The editor-person’s defense is somewhat as follows: “The income of my paper depends not alone upon the favor of its readers, but upon that of the party managers, and these latter certainly, if not the former, would withhold their patronage (keeping it in the campaign fund) if I did not ‘whoop her up.’ They believe in literary brass-banding and fireworking. They wish to hear ‘Hail to the Chief’ in every editorial line and in all the dispatches. If I exclude from my columns news that is not news, but the outgivings of partisan enthusiasm or the calculated falsehoods of partisan chicanery; if, in short, I refuse to sell dishonest goods, I lose my chance at the loaves and fishes and my paper is deposed from its proud position as an organ.”

As to all that I have nothing to say. If a man choose to defend the picking of others’ pockets by the plea that it fills his own, and that if he stop his pal will no longer divide with him, the only cogent reply that I know of is to call the police.

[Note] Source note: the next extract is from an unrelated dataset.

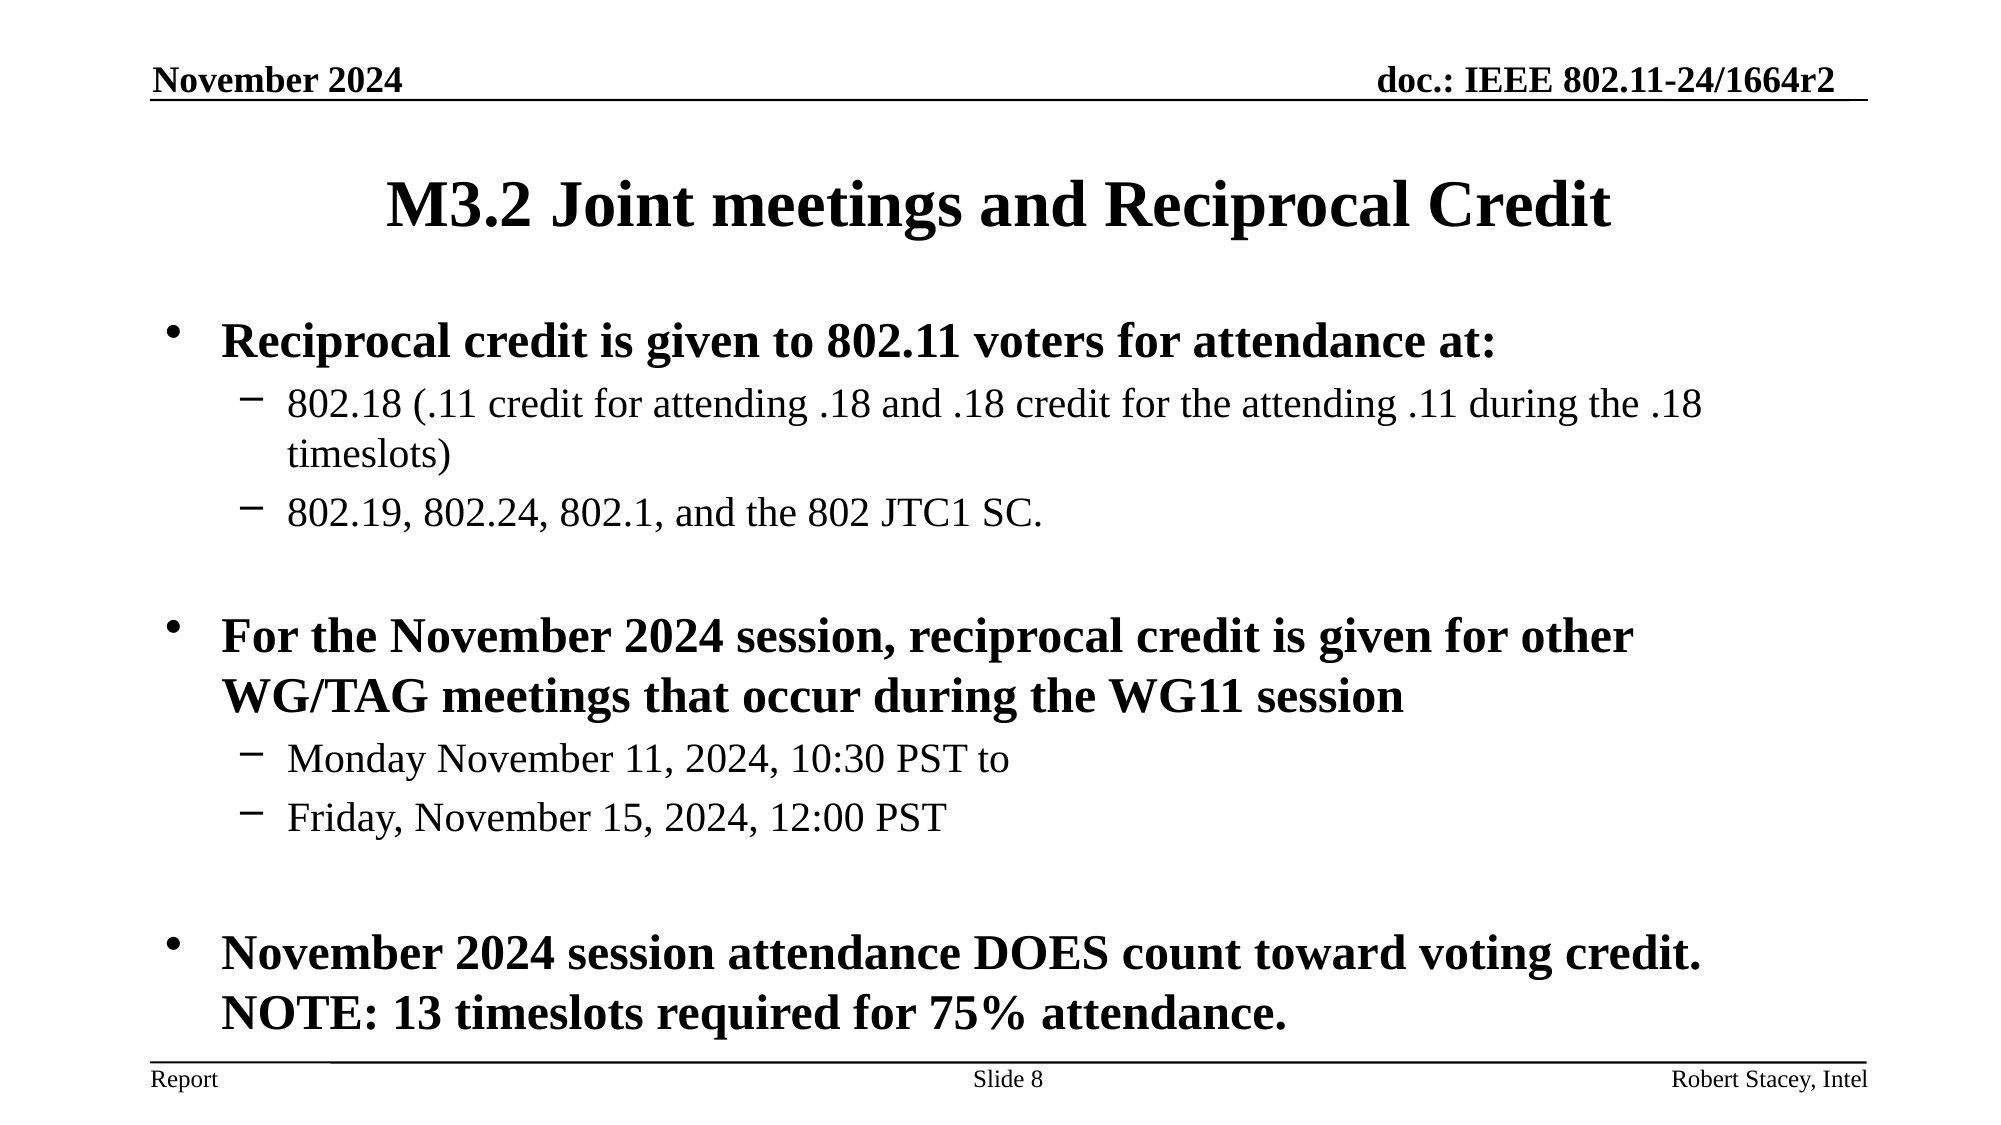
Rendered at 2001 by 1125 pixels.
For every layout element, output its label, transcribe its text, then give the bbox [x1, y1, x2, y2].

As to the “general reader,” who is not entirely a scoundrel nor altogether a fool, he requires no assurances of success to keep his courage up. In order to retain his favor it is unnecessary to seem no wiser than himself and to share with him the dirty last ditch of his broken hope every few years. The notion that an editor must “identify” himself with all the wild and fallacious hopes of his readers, with all their blind, brute prejudices and with the punishment of them, is a discreditable tradition of the newspaper business, having nothing in it. The traditions of every business are the creation of little, timid men whose half-success is achieved, not by their methods, but in spite of them, and because of the scarcity of men of brains. If these were plentiful there would be nothing left for the traditionaries to accomplish. The man of brains makes his success by the clarity of his understanding: by discerning beneath the traditions the principles, and, ignoring the former, applying the latter in his own way—which his competitors and successors fondly believe they can imitate by following his methods. In nothing has a great success, or rather a succession of great successes, been made except by cutting loose from the traditions and doing what the veteran experts gasp to observe.

IV

Some years ago—as lately as the presidential contest between Cleveland and Blaine—it was a cast-iron tradition of journalism that personal defamation was a necessary and effective aid to success. True, every newspaper deprecated it in a general way, and rose at it, shrieking when it hurt; but nearly all practised it and always had done so. Every political campaign was a disgraceful welter of detraction and calumniation. To snout out a candidate’s “personal record,” and if it was found clean befoul it—that was what the partisan editor regarded as his first and highest duty to his party. The besmirching of candidates was a tradition sacred and inviolable; it is now a dead practice, and we have probably seen the last campaign of mud-slinging. The thing might advantageously have been stopped at any time. The people did not demand it; they were as decent then as now. The case was that newspaper men did not know their business; and in respect of many other disreputable survivals they do not know it now. I could name a full dozen newspaper traditions now in full and strenuous vitality that are as needless and mischievous as the vilification of candidates. They will all die hard, but die they must, for the world will finally fall into the sun, which will consume them.